Name resolution and overload resolution do not involve access
specifiers. Those are checked _after_ the resolution picked
the function. If the object is not const, the non-const member
function is called.

Now, which one should be used if you're inside another member
function, but this time it's a 'const' member function?

If you can answer that question, you can probably also give
your member functions different names (for example not use the
'operator[]' for the write-enabled stuff at all).

V

 

[Adrian]

Name resolution and overload resolution do not involve access

specifiers. Those are checked _after_ the resolution picked
the function. If the object is not const, the non-const member
function is called.

Now, which one should be used if you're inside another member
function, but this time it's a 'const' member function?
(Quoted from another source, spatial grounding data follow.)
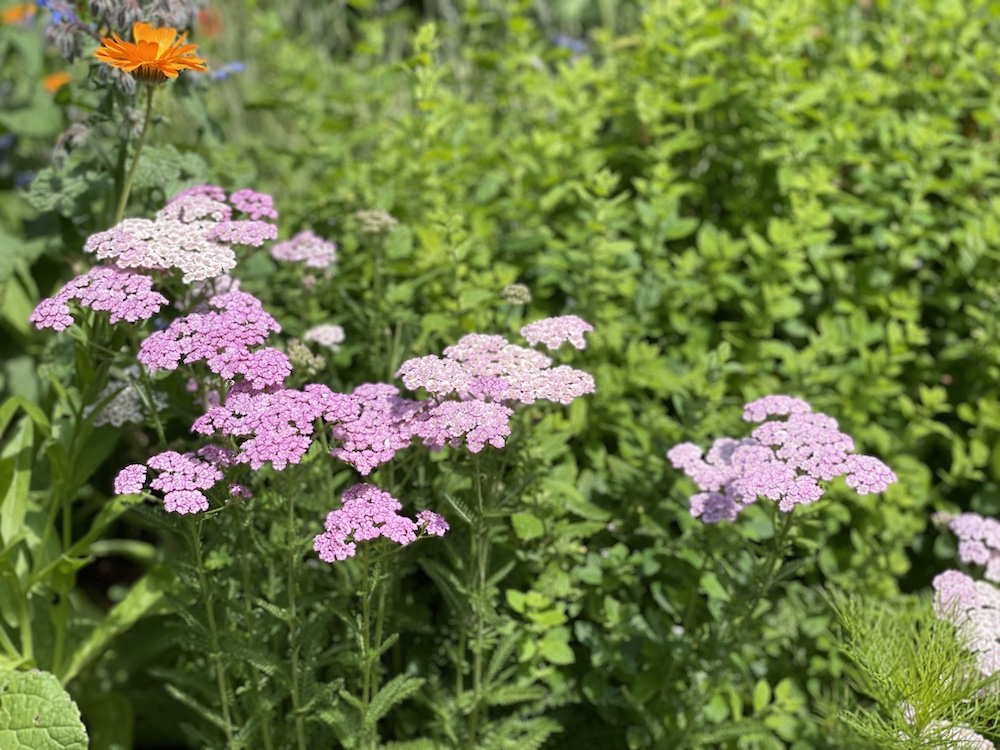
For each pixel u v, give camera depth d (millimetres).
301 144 938
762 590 517
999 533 566
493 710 601
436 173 736
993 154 795
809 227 687
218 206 532
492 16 897
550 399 475
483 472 497
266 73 1015
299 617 514
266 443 440
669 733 577
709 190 775
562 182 729
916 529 683
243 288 672
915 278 766
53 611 599
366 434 465
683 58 755
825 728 606
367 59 985
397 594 589
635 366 647
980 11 885
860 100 787
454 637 600
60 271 815
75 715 533
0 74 974
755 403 522
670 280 682
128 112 570
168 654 686
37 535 622
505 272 635
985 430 708
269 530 599
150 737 690
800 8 799
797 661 646
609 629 594
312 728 540
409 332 621
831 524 660
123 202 555
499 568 580
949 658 506
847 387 687
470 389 476
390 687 500
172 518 497
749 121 736
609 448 676
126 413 559
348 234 705
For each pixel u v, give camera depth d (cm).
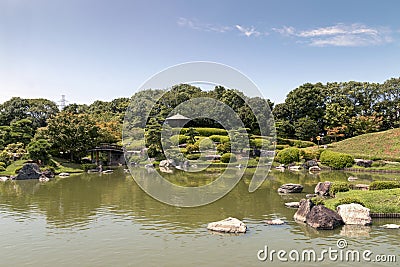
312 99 8038
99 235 1728
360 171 4759
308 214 1914
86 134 5431
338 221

If you can answer that question, you can probably also give
your member functions different names (for example not use the
'operator[]' for the write-enabled stuff at all).

Thanks Victor - that makes a lot of sense and is a workable solution
for me.

Trying to port a lot of old C array code without having to change too
much.


Adrian

 

[Bo Persson]

I was trying to create a "readonly" operator[] in public scope and a
"write" operator[] in private scope of the class. But the compiler
seem intent on trying to use the private version.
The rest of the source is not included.